Raymond projette sur Maria -qui n’aime pas le sexe- les excitants fantasmes que l’on associe aux "mauvaises femmes", quand Maria s’induit elle-même en erreur quant à la candeur et à la pureté adolescente du jeune homme, malentendus qui conduisent inévitablement au conflit. Et toutes les histoires d’amour évoquées ici par François Mauriac sont ainsi vouées à l’échec. Courrèges père, secrètement épris de Maria, n’obtient en retour qu’une estime platonique et vaguement ennuyée. L’épouse du docteur, qui s’est résignée à s’assécher, a fini par accepter l’indifférence de cet homme qu’elle imagine dépourvu de toute passion. 

Il sourd une grande tristesse de ce texte où il semble impossible d’être aimé de ceux que l’on aime, ou de l’être pour ce que l’on est vraiment.

Et il ne faut compter sur aucune compensation au sein du cercle familial. Dans la grande demeure des Courrèges où cohabitent, en plus de Raymond et ses parents, la grand-mère, et le couple formé par sa sœur et son beau-frère, l’essentiel des échanges se résument à d’acrimonieuses querelles domestiques, comme si à vivre ainsi les uns contre les autres, on perdait le goût de s’apprécier et de se confier, tout en acquérant celui de surprendre les secrets des autres. 

Quant à Maria Cross, prisonnière de l’absence de perspectives qui la condamne, en tant que femme sans famille ni formation, à se faire entretenir par un homme qui la répugne, elle est seule, rejetée à la fois par ses pairs qui ne comprennent pas son désintérêt pour la vie sociale et par les milieux bourgeois où elle ne saurait avoir sa place.

J’ai une fois encore été complètement conquise par l’écriture de François Mauriac, d’un classicisme peut-être parfois désuet, mais dont la précision et la richesse embarquent et convainquent.
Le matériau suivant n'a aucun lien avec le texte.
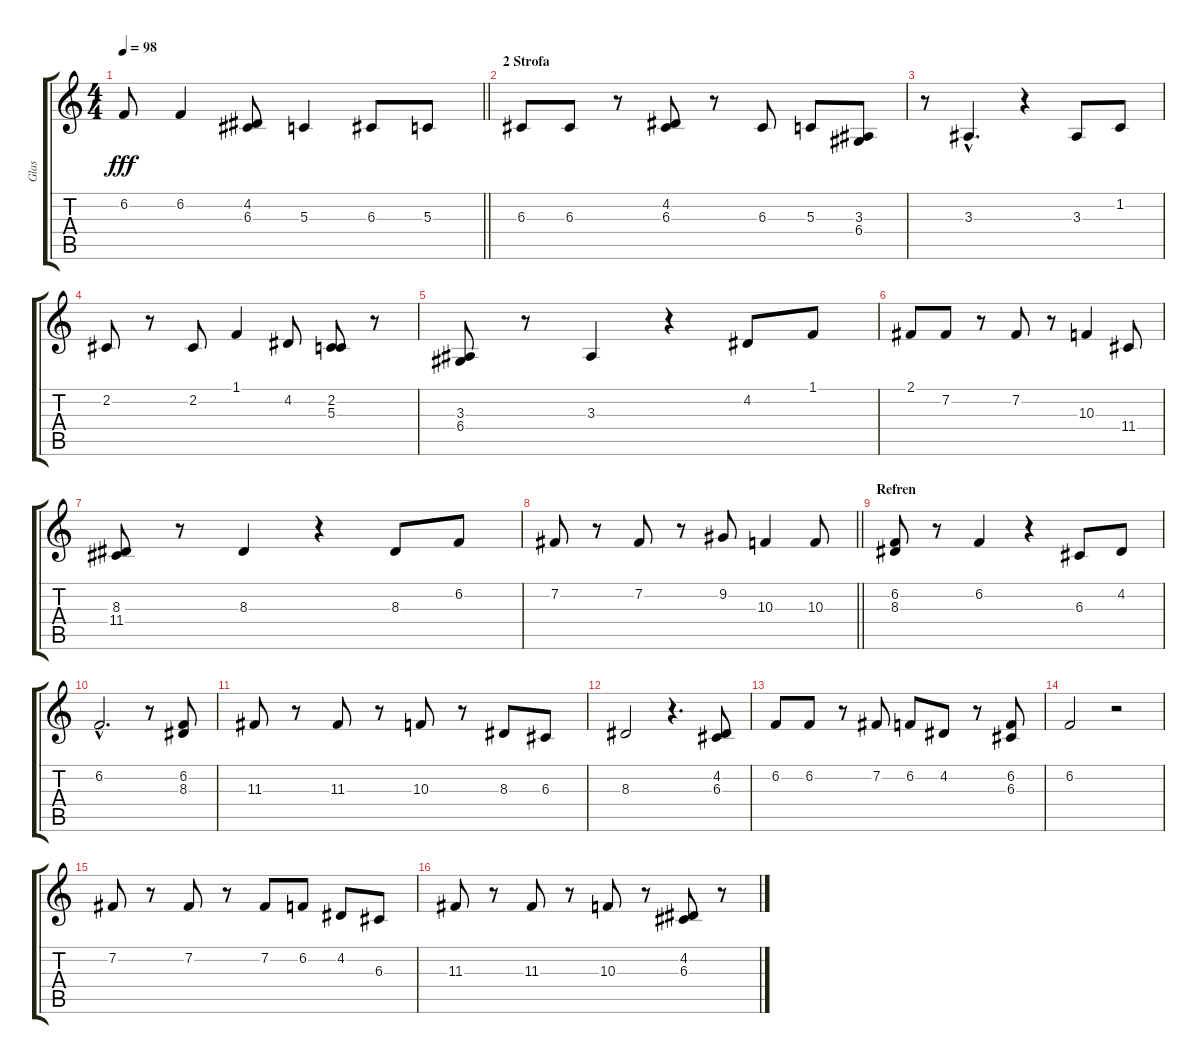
\track ("Glas" "Glas") {instrument flute}
\staff {score tabs}
\tuning (E4 B3 G3 D3 A2 E2) {hide}
\ts (4 4)
\tempo 98
\clef g2
\barLineRight lightlight
\ks c
6.2.8{dy fff} 6.2.4 (4.2 6.3).8 5.3.4 6.3.8 5.3.8 |
\section ("" "2 Strofa")
6.3.8 6.3.8 r.8 (4.2 6.3).8 r.8 6.3.8 5.3.8 (3.3 6.4).8 |
r.8 3.3{hac}.4{d} r.4 3.3.8 1.2.8 |
2.2.8 r.8 2.2.8 1.1.4 4.2.8 (2.2 5.3).8 r.8 |
(3.3 6.4).8 r.8 3.3.4 r.4 4.2.8 1.1.8 |
2.1.8 7.2.8 r.8 7.2.8 r.8 10.3.4 11.4.8 |
(8.3 11.4).8 r.8 8.3.4 r.4 8.3.8 6.2.8 |
\barLineRight lightlight
7.2.8 r.8 7.2.8 r.8 9.2.8 10.3.4 10.3.8 |
\section ("" "Refren")
(6.2 8.3).8 r.8 6.2.4 r.4 6.3.8 4.2.8 |
6.2{hac}.2{d} r.8 (6.2 8.3).8 |
11.3.8 r.8 11.3.8 r.8 10.3.8 r.8 8.3.8 6.3.8 |
8.3.2 r.4{d} (4.2 6.3).8 |
6.2.8 6.2.8 r.8 7.2.8 6.2.8 4.2.8 r.8 (6.2 6.3).8 |
6.2.2 r.2 |
7.2.8 r.8 7.2.8 r.8 7.2.8 6.2.8 4.2.8 6.3.8 |
11.3.8 r.8 11.3.8 r.8 10.3.8 r.8 (4.2 6.3).8 r.8
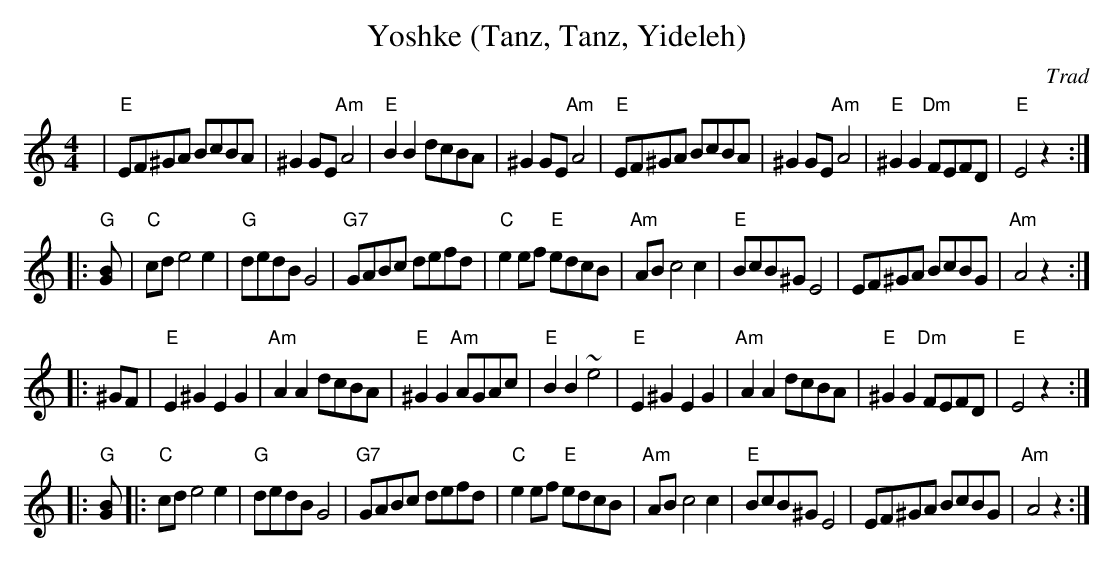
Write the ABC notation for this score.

X:1
T: Yoshke (Tanz, Tanz, Yideleh)
O: Trad
M: 4/4
L: 1/8
K: Am
|  "E"EF^GA BcBA | ^G2GE "Am"A4 | "E"B2B2 dcBA | ^G2GE "Am"A4 \
|  "E"EF^GA BcBA | ^G2GE "Am"A4 | "E"^G2G2 "Dm"FEFD | "E"E4 z2 :|
|: "G"[G2B] \
|  "C"cde4 e2 | "G"dedB G4 | "G7"GABc defd | "C"e2ef "E"edcB \
|  "Am"ABc4 c2 | "E"BcB^G E4 | EF^GA BcBG | "Am"A4 z2 :|
|: ^GF \
|  "E"E2^G2 E2G2 | "Am"A2A2 dcBA | "E"^G2G2 "Am"AGAc | "E"B2B2 ~e4 \
|  "E"E2^G2 E2G2 | "Am"A2A2 dcBA | "E"^G2G2 "Dm"FEFD | "E"E4 z2 :|
|: "G"[G2B] \
|: "C"cde4 e2 | "G"dedB G4 | "G7"GABc defd | "C"e2ef "E"edcB \
|  "Am"ABc4 c2 | "E"BcB^G E4 | EF^GA BcBG | "Am"A4 z2 :|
Comme toujours avec cet auteur, les pensées torturantes des personnages, leurs obsessions et leurs motivations sont décrites avec une finesse qui révèle un connaisseur de la psychologie humaine et des mécanismes -émotionnels et sociaux- qui déterminent les relations entre individus. La structure narrative enfin, faite d’épisodes qui s’enchâssent de manière concentrique, mêlant à la fois passés et présent, mais aussi le point de vue de divers protagonistes, entretient une forme de suspense tout en dynamisant le récit.


François Mauriac sur le blog :

Une participation aux "Classiques, c'est fantastique" (Saison 4) organisé par Fanny et Moka. La thématique proposée en ce mois d'octobre était PRIX GONCOURT VS PRIX NOBEL, François Mauriac entrant dans cette deuxième catégorie


Petit Bac 2023, catégorie PAYSAGE

Commentaires

  1. Je n’ai pas lu ce roman mais je reviendrai vers Mauriac un de ces jours, c’est certain !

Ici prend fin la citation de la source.